> EXERCISE MATERIALS
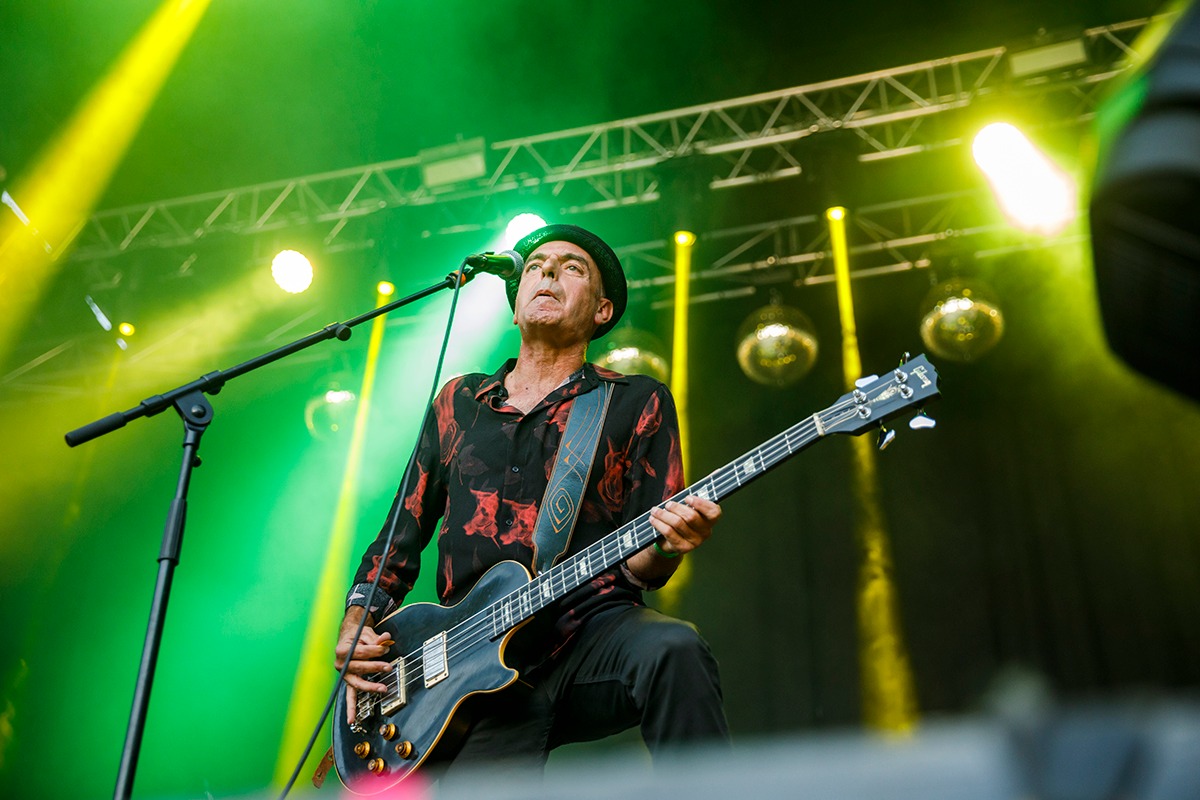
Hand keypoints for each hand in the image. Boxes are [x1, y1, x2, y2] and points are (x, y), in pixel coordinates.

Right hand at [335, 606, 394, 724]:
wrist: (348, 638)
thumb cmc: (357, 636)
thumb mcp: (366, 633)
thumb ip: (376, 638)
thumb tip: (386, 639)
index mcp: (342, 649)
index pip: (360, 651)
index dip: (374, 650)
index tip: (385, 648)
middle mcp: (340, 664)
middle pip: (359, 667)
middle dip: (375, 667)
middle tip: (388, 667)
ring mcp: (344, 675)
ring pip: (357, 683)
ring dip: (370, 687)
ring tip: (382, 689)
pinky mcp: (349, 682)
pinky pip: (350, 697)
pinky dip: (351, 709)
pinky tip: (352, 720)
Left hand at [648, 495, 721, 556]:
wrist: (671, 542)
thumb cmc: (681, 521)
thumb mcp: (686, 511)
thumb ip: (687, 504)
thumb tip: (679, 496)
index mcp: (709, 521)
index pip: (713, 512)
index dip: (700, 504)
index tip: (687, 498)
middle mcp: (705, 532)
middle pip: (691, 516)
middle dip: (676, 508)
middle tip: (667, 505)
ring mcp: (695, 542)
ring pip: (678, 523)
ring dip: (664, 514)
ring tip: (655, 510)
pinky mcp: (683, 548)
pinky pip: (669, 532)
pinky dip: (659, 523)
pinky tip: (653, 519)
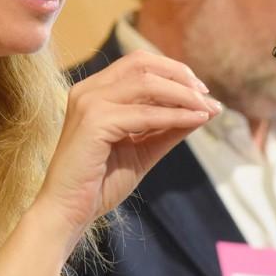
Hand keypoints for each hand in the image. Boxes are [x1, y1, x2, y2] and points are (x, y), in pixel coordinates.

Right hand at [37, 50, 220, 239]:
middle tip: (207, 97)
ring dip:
--
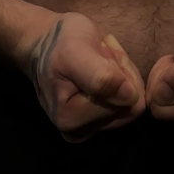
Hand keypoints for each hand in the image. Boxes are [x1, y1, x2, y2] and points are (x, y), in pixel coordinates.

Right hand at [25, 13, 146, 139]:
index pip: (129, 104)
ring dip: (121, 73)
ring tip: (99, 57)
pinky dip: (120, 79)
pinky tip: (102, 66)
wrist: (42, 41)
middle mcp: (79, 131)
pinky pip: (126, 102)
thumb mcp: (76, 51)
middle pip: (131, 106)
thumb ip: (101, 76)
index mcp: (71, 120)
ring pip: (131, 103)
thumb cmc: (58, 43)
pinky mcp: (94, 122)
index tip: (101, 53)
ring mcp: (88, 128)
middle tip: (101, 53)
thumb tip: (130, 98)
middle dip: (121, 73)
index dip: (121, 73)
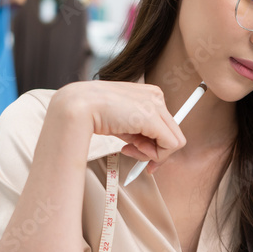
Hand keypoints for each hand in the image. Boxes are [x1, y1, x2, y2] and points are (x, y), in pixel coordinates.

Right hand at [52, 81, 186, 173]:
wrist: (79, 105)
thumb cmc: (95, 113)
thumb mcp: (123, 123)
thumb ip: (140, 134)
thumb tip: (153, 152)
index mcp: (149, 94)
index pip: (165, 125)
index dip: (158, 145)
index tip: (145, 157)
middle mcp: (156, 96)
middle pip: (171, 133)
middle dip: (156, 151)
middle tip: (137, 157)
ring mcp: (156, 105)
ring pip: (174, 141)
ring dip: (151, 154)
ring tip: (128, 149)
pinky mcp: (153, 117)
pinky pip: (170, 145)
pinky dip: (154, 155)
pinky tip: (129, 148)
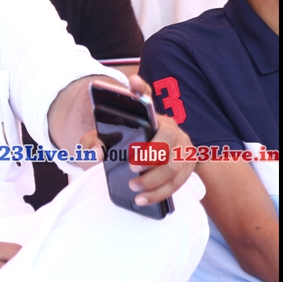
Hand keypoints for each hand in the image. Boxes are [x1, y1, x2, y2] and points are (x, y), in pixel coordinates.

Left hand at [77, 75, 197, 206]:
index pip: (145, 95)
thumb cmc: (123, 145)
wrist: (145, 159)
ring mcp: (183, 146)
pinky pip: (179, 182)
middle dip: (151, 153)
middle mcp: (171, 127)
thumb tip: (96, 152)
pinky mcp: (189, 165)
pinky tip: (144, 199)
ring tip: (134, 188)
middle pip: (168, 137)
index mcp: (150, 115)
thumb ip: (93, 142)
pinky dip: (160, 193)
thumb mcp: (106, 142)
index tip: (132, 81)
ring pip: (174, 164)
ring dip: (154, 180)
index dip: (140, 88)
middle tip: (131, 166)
--
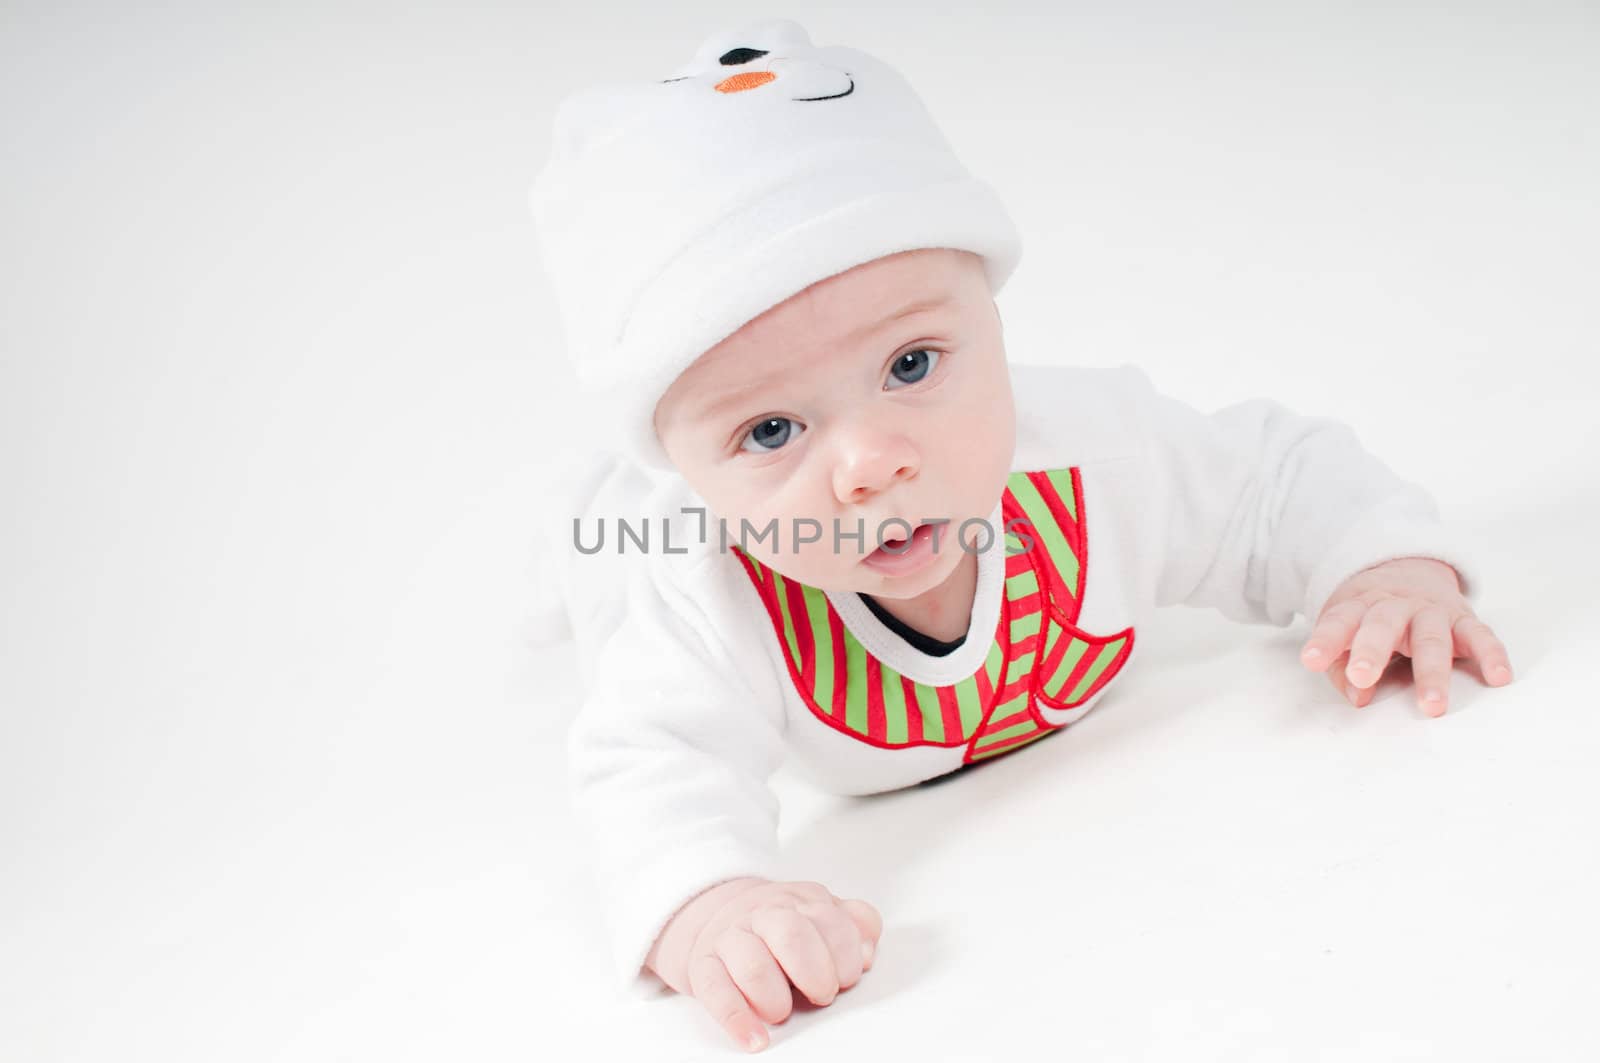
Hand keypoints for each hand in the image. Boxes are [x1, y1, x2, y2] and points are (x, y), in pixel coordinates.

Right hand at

> GOAL OF THE EXERCISE
With pictures omitted, repeat the entries above word for word from the line holding "wrist: (42, 41)" down to the line holding "pinky tip: (129, 148)", keeping both of those lines.

> ANSWER BOX
wrist: (42, 41)
middle mcp: (79, 131)
pinky pip: (126, 102)
thumb mcp: (76, 51)
middle pip: (131, 106)
thumb ip: (101, 76)
index mcp: (71, 120)
ring pip: (131, 103)
thumb cmc: (58, 43)
pinky mcp: (94, 122)
index tip: (101, 53)
ring mcp: (88, 128)
middle tip: (101, 53)
thumb tip: (130, 98)
middle dip: (121, 73)
index dip: (121, 73)
Hand keypoints for each hand in the image. Boxes are [x1, y1, x2, y2] and points are (x, y), in pixel coordinates.

Right hand at [52, 81, 186, 173]:
wrist: (79, 105)
thumb cmc: (95, 113)
thumb mcp: (123, 123)
thumb ip: (140, 134)
thumb tip: (153, 152)
index mcp: (149, 94)
index pip: (165, 125)
index dip: (158, 145)
index tip: (145, 157)
middle mcp: (156, 96)
middle pip: (171, 133)
middle dip: (156, 151)
middle tip: (137, 157)
ring mcp: (156, 105)
ring pip: (174, 141)
ring dip: (151, 154)
ring tip: (128, 149)
pinky mcp: (153, 117)
pinky pip: (170, 145)
pinky dip: (154, 155)
pinky tip: (129, 148)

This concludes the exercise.